10x faster matrix and vector operations

Overview

Bolt

Bolt is an algorithm for compressing vectors of real-valued data and running mathematical operations directly on the compressed representations.

If you have a large collection of mostly-dense vectors and can tolerate lossy compression, Bolt can probably save you 10-200x space and compute time.

Bolt also has theoretical guarantees bounding the errors in its approximations.

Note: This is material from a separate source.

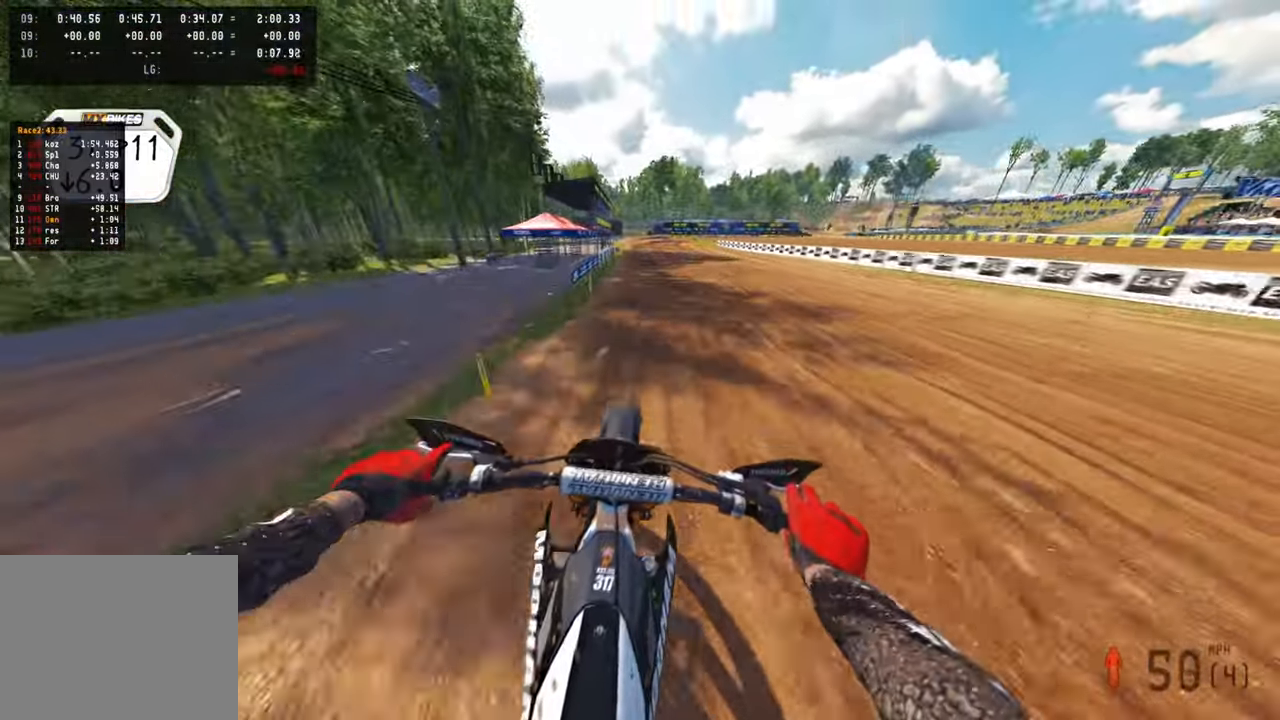
{"buttons": ["R2"], "left_stick": "up", "right_stick": "center", "events": []}
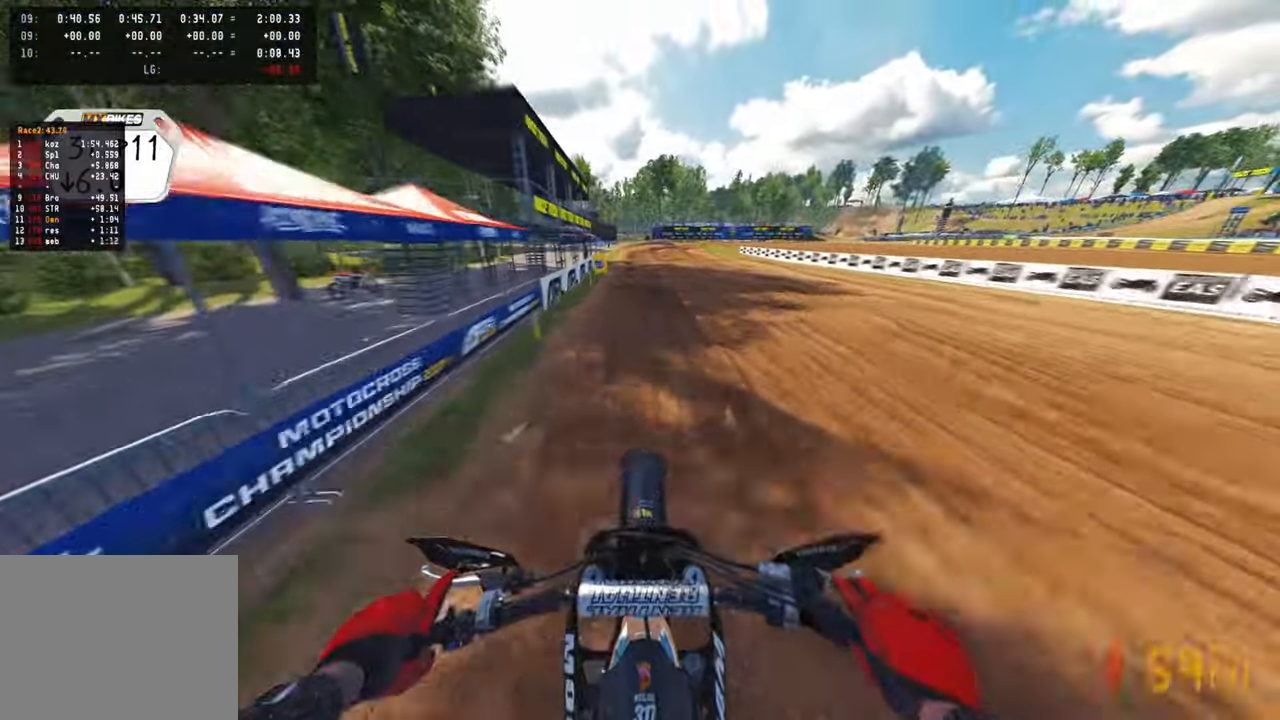
{"buttons": ["L1", "R2"], "left_stick": "up", "right_stick": "down-left", "events": [[467, "L1", "down"], [500, "right_stick", "down-left"]]}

EDIT: this repo now also features the source code for MADDNESS, our shiny new algorithm for approximate matrix multiplication. MADDNESS has no Python wrapper yet, and is referred to as "mithral" in the source code. Name changed because apparently I'm the only who gets Lord of the Rings references. MADDNESS runs ridiculously fast and, under reasonable assumptions, requires zero multiply-adds. Realistically, it'll be most useful for speeding up neural net inference on CPUs, but it'll take another couple papers to get it there; we need to generalize it to convolution and write the CUDA kernels to allow GPU training.

NOTE: All below code refers to the Python wrapper for Bolt and has nothing to do with MADDNESS. It also seems to be no longer building for many people. If you want to use MADDNESS, see the Python Implementation driven by amm_main.py or C++ implementation. All code is ugly, but Python code should be pretty easy to add new AMM methods/variations to.

Installing

Python

  $ brew install swig  # for wrapping C++; use apt-get, yum, etc, if not OS X
  $ pip install numpy  # bolt installation needs numpy already present
  $ git clone https://github.com/dblalock/bolt.git
  $ cd bolt && python setup.py install
  $ pytest tests/  # optionally, run the tests

If you run into any problems, please don't hesitate to mention it in the Python build problems issue.

C++

Install Bazel, Google's open-source build system. Then

  $ git clone https://github.com/dblalock/bolt.git
  $ cd bolt/cpp && bazel run :main

The bazel run command will build the project and run the tests and benchmarks.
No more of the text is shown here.